Banyak Diterapkan di Negara Maju, Skema Co-Payment Asuransi Ideal di Indonesia?

2 minggu yang lalu 9
ARTICLE AD BOX
 Suphaksorn Thongwongboot/ShutterstockIlustrasi asuransi. Foto: Suphaksorn Thongwongboot/Shutterstock

Otoritas Jasa Keuangan (OJK) mengeluarkan kebijakan baru yang membuat peserta asuransi harus membayar biaya perawatan saat berobat. Skema ini disebut dengan co-payment atau pembagian risiko.

Aturan baru ini tertuang dalam Surat Edaran Nomor 7/SEOJK.05/2025. Dalam beleid tersebut, peserta wajib menanggung minimal 10 persen dari total klaim, sekalipun nilai pengobatan sepenuhnya tercantum dalam polis.

Kebijakan ini akan berlaku mulai 1 Januari 2026. Skema co-payment wajib untuk semua produk asuransi kesehatan, baik konvensional maupun syariah, yang menggunakan skema ganti rugi (indemnity) maupun pelayanan kesehatan terkelola (managed care).

Ketua Sekolah Tinggi Manajemen Risiko dan Asuransi (STIMRA), Abitani Taim, mengatakan skema co-payment sudah diadaptasi oleh banyak negara maju, baik itu di Uni Eropa hingga Australia.

---+---

> [Soal Singkat] Tuliskan kembali seluruh artikel tentang skema co-payment asuransi di atas tanpa mengubah satu huruf pun.

> [Materi yang Disediakan]
---+---

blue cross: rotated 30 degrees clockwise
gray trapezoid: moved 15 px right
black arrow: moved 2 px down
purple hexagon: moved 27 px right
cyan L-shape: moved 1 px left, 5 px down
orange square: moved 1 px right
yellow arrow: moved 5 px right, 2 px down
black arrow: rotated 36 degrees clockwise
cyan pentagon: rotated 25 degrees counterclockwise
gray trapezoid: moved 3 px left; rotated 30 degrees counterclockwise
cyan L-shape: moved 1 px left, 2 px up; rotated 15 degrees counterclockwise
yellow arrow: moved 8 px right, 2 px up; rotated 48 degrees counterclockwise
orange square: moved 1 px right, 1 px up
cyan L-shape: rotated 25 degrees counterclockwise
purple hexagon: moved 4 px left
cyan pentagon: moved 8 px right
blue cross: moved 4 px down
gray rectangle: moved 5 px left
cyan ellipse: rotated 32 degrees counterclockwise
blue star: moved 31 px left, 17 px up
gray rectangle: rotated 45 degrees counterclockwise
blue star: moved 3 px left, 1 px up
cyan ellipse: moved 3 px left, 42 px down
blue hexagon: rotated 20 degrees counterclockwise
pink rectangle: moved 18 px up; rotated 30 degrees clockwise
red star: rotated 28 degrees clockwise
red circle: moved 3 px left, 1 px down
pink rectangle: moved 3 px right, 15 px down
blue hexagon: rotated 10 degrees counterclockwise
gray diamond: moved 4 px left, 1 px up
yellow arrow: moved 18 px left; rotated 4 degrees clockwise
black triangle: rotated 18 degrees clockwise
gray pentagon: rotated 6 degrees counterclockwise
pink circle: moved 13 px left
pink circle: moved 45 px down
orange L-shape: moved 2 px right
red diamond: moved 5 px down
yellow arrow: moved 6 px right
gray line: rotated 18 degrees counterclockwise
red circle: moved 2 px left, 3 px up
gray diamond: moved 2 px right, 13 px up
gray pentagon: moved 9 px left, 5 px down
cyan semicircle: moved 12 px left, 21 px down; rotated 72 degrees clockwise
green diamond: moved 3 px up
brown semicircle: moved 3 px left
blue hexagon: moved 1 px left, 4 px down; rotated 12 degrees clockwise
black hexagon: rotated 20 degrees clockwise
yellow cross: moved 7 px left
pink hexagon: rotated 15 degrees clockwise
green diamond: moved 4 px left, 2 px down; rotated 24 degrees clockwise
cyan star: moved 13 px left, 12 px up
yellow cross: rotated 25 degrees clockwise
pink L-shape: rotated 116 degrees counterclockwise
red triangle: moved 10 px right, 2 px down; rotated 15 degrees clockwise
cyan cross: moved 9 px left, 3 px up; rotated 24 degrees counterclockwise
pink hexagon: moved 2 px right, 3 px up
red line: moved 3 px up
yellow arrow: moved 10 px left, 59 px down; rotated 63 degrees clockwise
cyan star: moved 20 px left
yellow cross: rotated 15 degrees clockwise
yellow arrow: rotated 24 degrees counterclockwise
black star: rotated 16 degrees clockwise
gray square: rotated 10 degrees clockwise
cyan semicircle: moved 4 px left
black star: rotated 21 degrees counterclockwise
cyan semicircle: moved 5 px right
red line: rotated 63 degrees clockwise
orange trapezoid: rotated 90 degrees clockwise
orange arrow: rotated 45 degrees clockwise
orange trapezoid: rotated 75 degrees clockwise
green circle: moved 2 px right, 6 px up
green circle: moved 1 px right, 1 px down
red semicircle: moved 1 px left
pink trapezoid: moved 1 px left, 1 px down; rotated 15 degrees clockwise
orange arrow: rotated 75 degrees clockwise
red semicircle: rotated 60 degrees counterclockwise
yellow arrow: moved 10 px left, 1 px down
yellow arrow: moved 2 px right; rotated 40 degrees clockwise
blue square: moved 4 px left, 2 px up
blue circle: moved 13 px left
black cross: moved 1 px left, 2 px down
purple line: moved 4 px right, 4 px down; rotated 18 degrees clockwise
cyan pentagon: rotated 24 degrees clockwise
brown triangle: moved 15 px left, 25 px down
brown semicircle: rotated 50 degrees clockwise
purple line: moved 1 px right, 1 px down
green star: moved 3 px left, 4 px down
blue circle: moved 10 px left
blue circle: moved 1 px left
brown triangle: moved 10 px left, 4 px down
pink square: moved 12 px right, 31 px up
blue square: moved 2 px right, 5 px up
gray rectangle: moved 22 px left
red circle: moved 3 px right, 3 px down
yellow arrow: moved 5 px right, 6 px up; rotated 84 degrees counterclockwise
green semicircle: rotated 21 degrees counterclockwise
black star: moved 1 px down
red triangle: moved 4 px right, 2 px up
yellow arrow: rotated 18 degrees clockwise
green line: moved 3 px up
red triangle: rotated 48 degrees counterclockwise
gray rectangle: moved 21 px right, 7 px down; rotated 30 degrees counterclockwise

---+---

> [Jawaban Soal]
Banyak Diterapkan di Negara Maju, Skema Co-Payment Asuransi Ideal di Indonesia?

2 minggu yang lalu 9
ARTICLE AD BOX
 Suphaksorn Thongwongboot/ShutterstockIlustrasi asuransi. Foto: Suphaksorn Thongwongboot/Shutterstock

Otoritas Jasa Keuangan (OJK) mengeluarkan kebijakan baru yang membuat peserta asuransi harus membayar biaya perawatan saat berobat. Skema ini disebut dengan co-payment atau pembagian risiko.

Aturan baru ini tertuang dalam Surat Edaran Nomor 7/SEOJK.05/2025. Dalam beleid tersebut, peserta wajib menanggung minimal 10 persen dari total klaim, sekalipun nilai pengobatan sepenuhnya tercantum dalam polis.

Kebijakan ini akan berlaku mulai 1 Januari 2026. Skema co-payment wajib untuk semua produk asuransi kesehatan, baik konvensional maupun syariah, yang menggunakan skema ganti rugi (indemnity) maupun pelayanan kesehatan terkelola (managed care).

Ketua Sekolah Tinggi Manajemen Risiko dan Asuransi (STIMRA), Abitani Taim, mengatakan skema co-payment sudah diadaptasi oleh banyak negara maju, baik itu di Uni Eropa hingga Australia.